谢牧之固然也担心推碑之后陆怀祯会打击报复,但他所担心的事远不止这一个层面,还涉及另一个不可思议的传说。据说在万历年间,立碑的那地方曾是一口井。有一年大旱,井枯了,一滴水都没有。某天晚上,一条浑身都是黑鳞的妖龙从井中腾空而起,见人就缠咬脖子,把人的鲜血当水喝,残暴至极。后来多亏一个茅山道长出手,打伤妖龙之后,将妖龙封印在井里面,并建议官府在井上修筑一座城楼进行震压。这传说究竟是真是假,谢牧之也不确定,都已经是三百多年前的旧事。但谢牧之清楚地记得,以前城楼没被炸掉的时候,城楼的拱门上确实刻着一个古老的八卦图,祖祖辈辈都说那八卦图是镇妖用的。后来城楼被炸,时任知县赵恒瑞之所以在遗址上修建一座高耸的纪念碑,据说也是为了镇压妖龙。当时赵恒瑞破土动工时,是请余无极主的事,余无极应该很清楚那件事情的始末,可惜现在余无极不在。思来想去,谢牧之把这个传说告诉了张康,末了一声叹息:“我也不知道这事是真是假,所以一直没跟你讲。怕只怕这事万一是真的,贸然推倒纪念碑,只怕是后患无穷。到时不只是你我倒霉,恐怕全县的人都会跟着遭殃。”

“妖龙?”

这两个字,着实令张康有些吃惊。仔细回想《说妖录》上册中所记载的群妖谱,龙这种神奇生物,书中虽然也有相关的记载与配图,但都不是什么真正意义上的龙,多是假借其名。可从谢牧之的反应来看,这家伙也不像是在胡编乱造。张康思忖片刻,慎重地提议道:“谢局长,要不这样吧。明天劳烦你小小地破费一下,设个宴,把余道长和赵恒瑞一起请过来,先把这事情搞清楚。如果城南那座纪念碑真的是座镇妖碑,到时,咱们再另想办法。”

“我看这样挺好。”

谢牧之又道:“张师傅,你可别笑我胆小怕事。我若真的豁出去把那座碑给推了,那陆怀祯也未能把我怎么样,到时我该升迁时照样可以升迁。但这事毕竟涉及一县百姓存亡的大事,我必需谨慎处理。”
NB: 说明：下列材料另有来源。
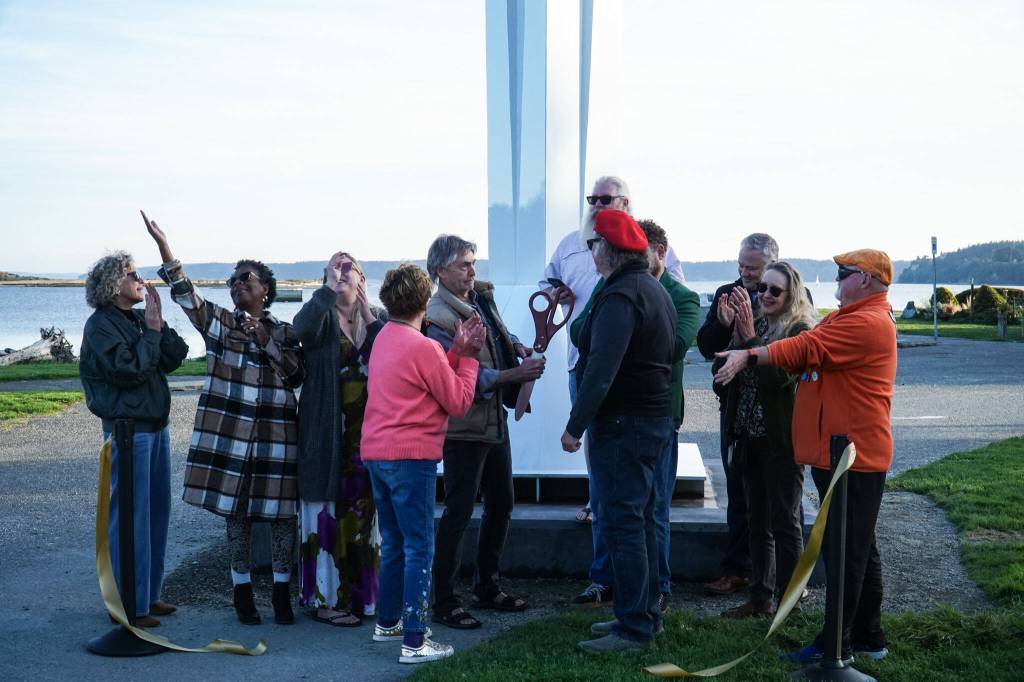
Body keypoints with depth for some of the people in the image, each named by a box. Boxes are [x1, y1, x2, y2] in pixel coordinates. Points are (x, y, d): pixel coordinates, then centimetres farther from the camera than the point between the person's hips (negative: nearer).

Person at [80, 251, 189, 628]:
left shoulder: (137, 320, 12)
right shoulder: (100, 325, -11)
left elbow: (175, 357, 4)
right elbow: (130, 370, -20)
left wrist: (158, 322, -6)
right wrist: (151, 329, -15)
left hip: (156, 426, 8)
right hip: (129, 430, -8)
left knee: (157, 511, 13)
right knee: (130, 516, -5)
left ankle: (148, 595, 24)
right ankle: (128, 606, 3)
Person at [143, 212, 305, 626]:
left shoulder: (284, 332, 8)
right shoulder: (218, 322, 6)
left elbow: (297, 376, 0)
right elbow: (185, 294, -5)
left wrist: (268, 342, -9)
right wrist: (163, 246, -14)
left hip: (275, 434, 0)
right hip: (228, 431, 0)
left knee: (281, 511, 2)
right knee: (235, 511, 5)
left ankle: (281, 592, 13)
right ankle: (242, 591, 16)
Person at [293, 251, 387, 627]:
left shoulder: (378, 318, 13)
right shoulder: (322, 316, 2)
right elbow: (302, 327, -23)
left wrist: (370, 318, -11)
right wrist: (329, 287, -20)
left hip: (369, 429, 4)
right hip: (328, 430, -3)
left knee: (366, 510, 7)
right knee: (328, 509, -3)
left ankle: (363, 593, 18)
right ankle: (326, 599, 4)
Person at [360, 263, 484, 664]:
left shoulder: (383, 339, 11)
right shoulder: (423, 348, -15)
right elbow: (459, 403, -7)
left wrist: (457, 352, 7)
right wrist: (469, 357, 1)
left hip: (376, 453, 9)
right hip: (412, 457, -9)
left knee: (393, 543, 20)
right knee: (420, 550, -5)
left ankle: (387, 622, 30)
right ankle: (415, 643, -5)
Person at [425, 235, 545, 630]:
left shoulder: (481, 297, 7)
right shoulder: (438, 318, -20)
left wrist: (516, 347, 5)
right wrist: (515, 374, -27)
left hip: (495, 419, 9)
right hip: (463, 428, -9)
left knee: (501, 504, 18)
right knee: (458, 514, -3)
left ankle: (487, 588, 32)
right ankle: (443, 603, 7)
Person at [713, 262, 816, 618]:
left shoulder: (800, 331, -11)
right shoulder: (755, 324, 9)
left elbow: (778, 377, -23)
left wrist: (750, 337, -23)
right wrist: (737, 334, -12)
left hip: (781, 441, -7)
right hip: (750, 437, 7)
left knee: (785, 522, 2)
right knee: (757, 522, 14)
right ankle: (760, 597, 25)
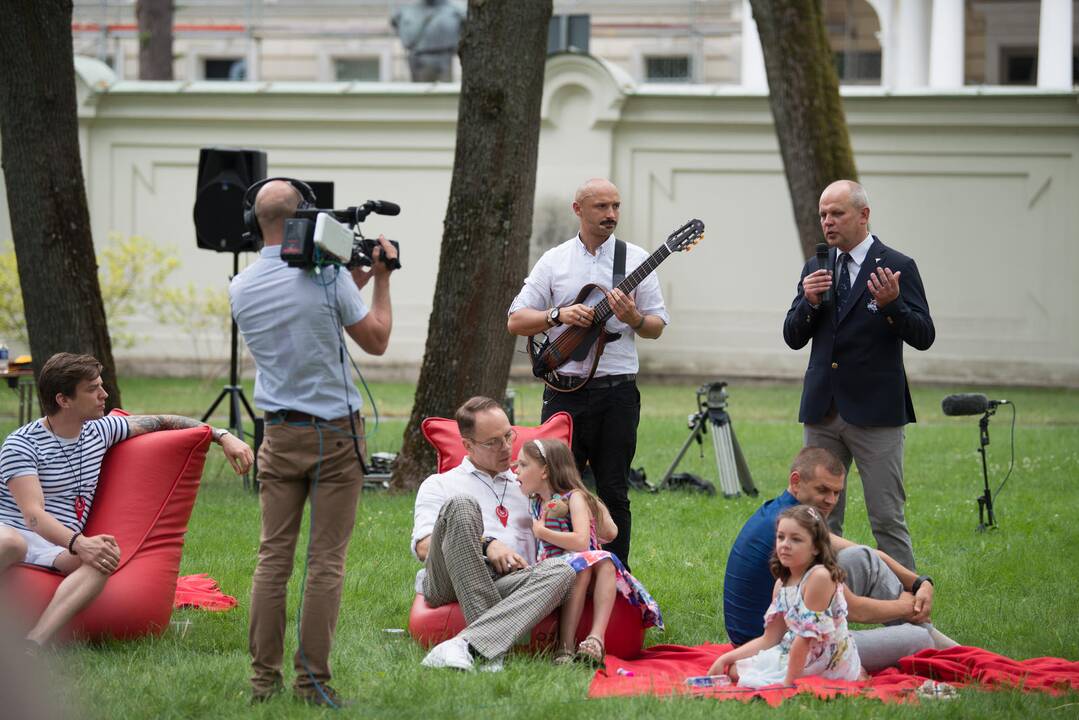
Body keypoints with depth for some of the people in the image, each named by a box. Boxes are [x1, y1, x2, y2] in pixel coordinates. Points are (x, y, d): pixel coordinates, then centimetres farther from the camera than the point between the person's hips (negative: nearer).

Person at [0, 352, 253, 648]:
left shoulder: (100, 430, 15)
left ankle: (33, 642, -51)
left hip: (59, 548, 5)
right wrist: (79, 543, -36)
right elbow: (33, 514, -19)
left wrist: (222, 436, 15)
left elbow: (164, 422, 27)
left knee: (103, 562, -32)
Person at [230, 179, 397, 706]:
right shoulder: (327, 277, -12)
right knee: (326, 561, -1)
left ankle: (264, 677, 4)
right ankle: (312, 681, -2)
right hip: (334, 434, -4)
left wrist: (354, 283, 21)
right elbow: (376, 341, -3)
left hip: (280, 435, 4)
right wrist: (380, 280, 9)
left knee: (273, 557, 6)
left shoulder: (241, 288, 3)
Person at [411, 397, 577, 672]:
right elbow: (423, 546, 5)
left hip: (508, 583, 3)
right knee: (462, 505, -30)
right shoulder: (440, 485, 24)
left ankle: (467, 645, -48)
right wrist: (485, 544, -7)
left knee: (561, 571, -30)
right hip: (449, 584, -3)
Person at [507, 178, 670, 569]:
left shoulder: (636, 259, 6)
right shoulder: (554, 261, 7)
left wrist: (633, 318, -15)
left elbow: (657, 327, 7)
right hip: (564, 390, 0)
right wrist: (559, 315, -12)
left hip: (617, 392, 0)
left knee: (613, 493, 2)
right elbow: (515, 321, 5)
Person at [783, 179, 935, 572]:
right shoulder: (816, 268, 11)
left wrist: (891, 304, -27)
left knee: (887, 520, -6)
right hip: (822, 409, 5)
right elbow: (793, 338, 9)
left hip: (874, 411, -5)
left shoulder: (897, 267, -4)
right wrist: (808, 301, -10)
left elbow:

“谢局长说笑了,跟你相识这么久,你的为人怎么样,我清楚。”

张康嘴里含笑,心里却感慨不已。蹲了大半年的死牢,也算明白了一点:穷苦人爱钱财,有钱人爱面子,有面子的人还想追求权力。欲求不满,那是大部分人类的劣根性。谁敢戳他们的劣根性,那就是嫌自己的命运不够坎坷。